While the drama of the humanitarian corridors unfolds, the US and the UK hit Moscow with new sanctions, Zelensky would be ready to start negotiations on the status of Crimea and Donbass even if "it will not accept Moscow's request to recognize the independence, or the annexation of the Peninsula on the Black Sea to Russia".

So far the government in Kiev had not made any explicit opening in this regard, consequently the negotiations had stalled in a dead end mainly due to the closure and the continuous bombings by the Russians. However, Zelensky's openness is not unconditional and probably as long as European support continues to translate into heavy sanctions, arms shipments to Ukraine and humanitarian aid to its fleeing population, Ukraine will be able to resist the war but not win it alone . Now that the possible entry of the country into the European Union has waned, Zelensky's about-face is understandable. But the real problem that is emerging is another: Ukraine runs the risk of becoming a new Afghanistan for Russia and that is, of being the scene of a war that is much longer than expected but which Russia, tried on an economic level, cannot withstand for too much time.

Ukraine's entry into NATO fades, Zelensky "I got cold"

Again in the interview with ABC, the Ukrainian president added: “I've gotten cold for some time” regarding Ukraine's entry into NATO, since “we understood that NATO is not ready to accept us. The alliance fears contradictions and confrontation with Russia. We will not be a country that asks on its knees, we are not that country and I don't want to be that president."

Claims that tie into another Russian request: the neutrality of Ukraine. On paper, how willing is the Kiev government to discuss with Russia? Shortly before these statements, the Ukrainian leader had declared that the war between Russia and Ukraine is only at the beginning of an escalation because Moscow "will not be satisfied" because "the more the beast eats, the more it wants to eat". “This conflict will not end like this but it will trigger a world war. Today the war is here, tomorrow it will be in Lithuania, then in Poland, then in Germany”. The Russian president “can end a war he started. And if he doesn't think he started it all, he needs to know that he can end the war."
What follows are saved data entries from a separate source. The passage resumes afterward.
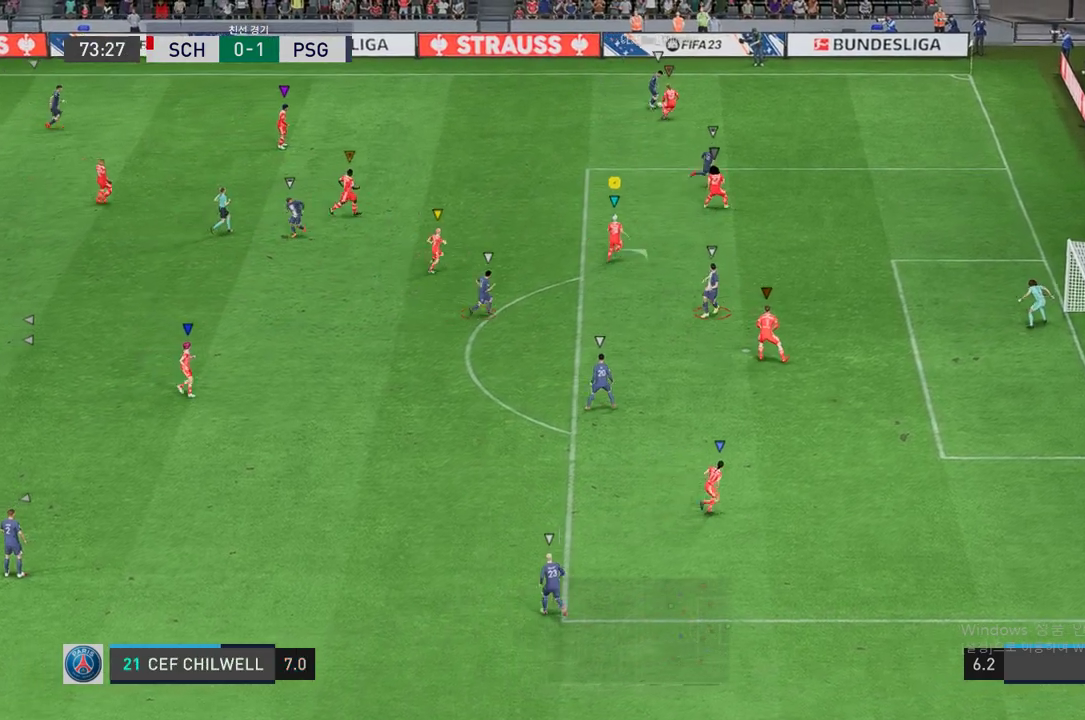
{"buttons": ["L2", "R2"], "left_stick": "center", "right_stick": "center", "events": [[50, "left_stick", "center"], [285, "left_stick", "down"], [419, "left_stick", "center"]]}
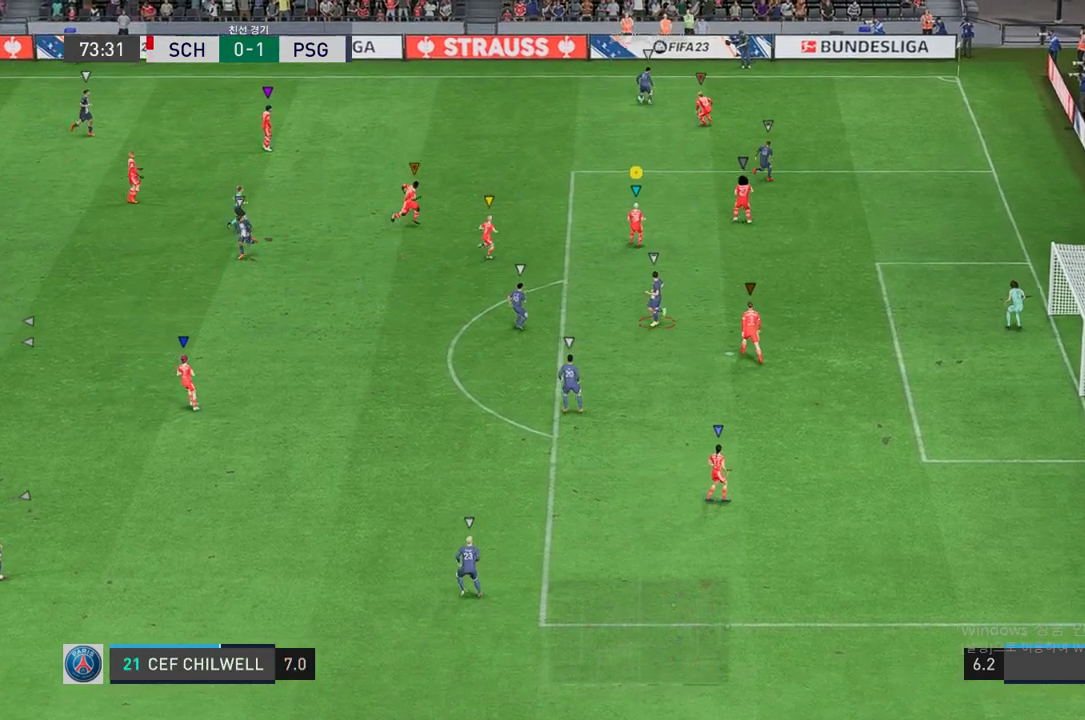
{"buttons": ["L2", "R2"], "left_stick": "down", "right_stick": "center", "events": [[268, "left_stick", "left"], [486, "left_stick", "down"]]}
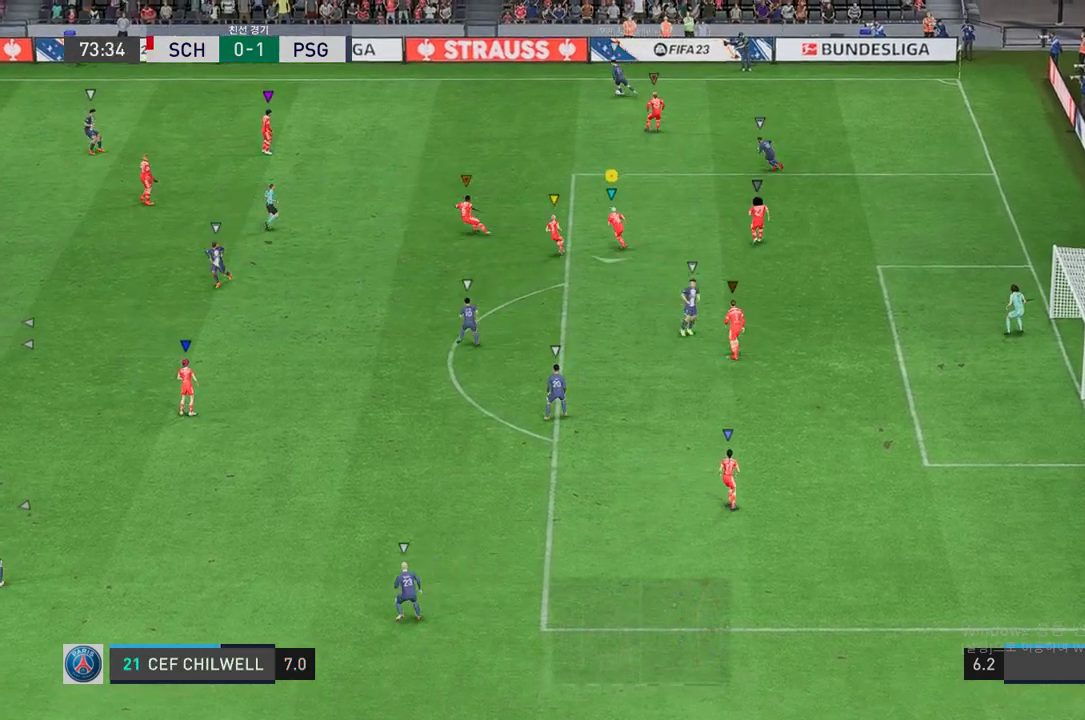
{"buttons": ["R2"], "left_stick": "down", "right_stick": "center", "events": [[201, "L2", "up"]]}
Zelensky to the British Parliament: "We will fight like you against the Nazis"

"We do not want to lose what is ours just as you once did not want to surrender in the face of the Nazi invasion" - These are the words of the Ukrainian president to the British deputies who welcomed him with a standing ovation. Then the condemnation of NATO that "did not behave as it should in his response after the Russian attack on the Zaporizhzhya plant", as well as "in not imposing a no fly-zone over the skies of Ukraine". The president then indulged in a Shakespearean quotation: “To be or not to be? We answer to be, we answer that we want to exist”. 

"We did not want this war," Zelensky underlined, stating that "we are fighting with one of the strongest armies in the world", but "we have been able to react" by always "remaining human" and "not torturing our enemies". Which cannot be said for the Russian army, which has killed "at least 50 children in this war".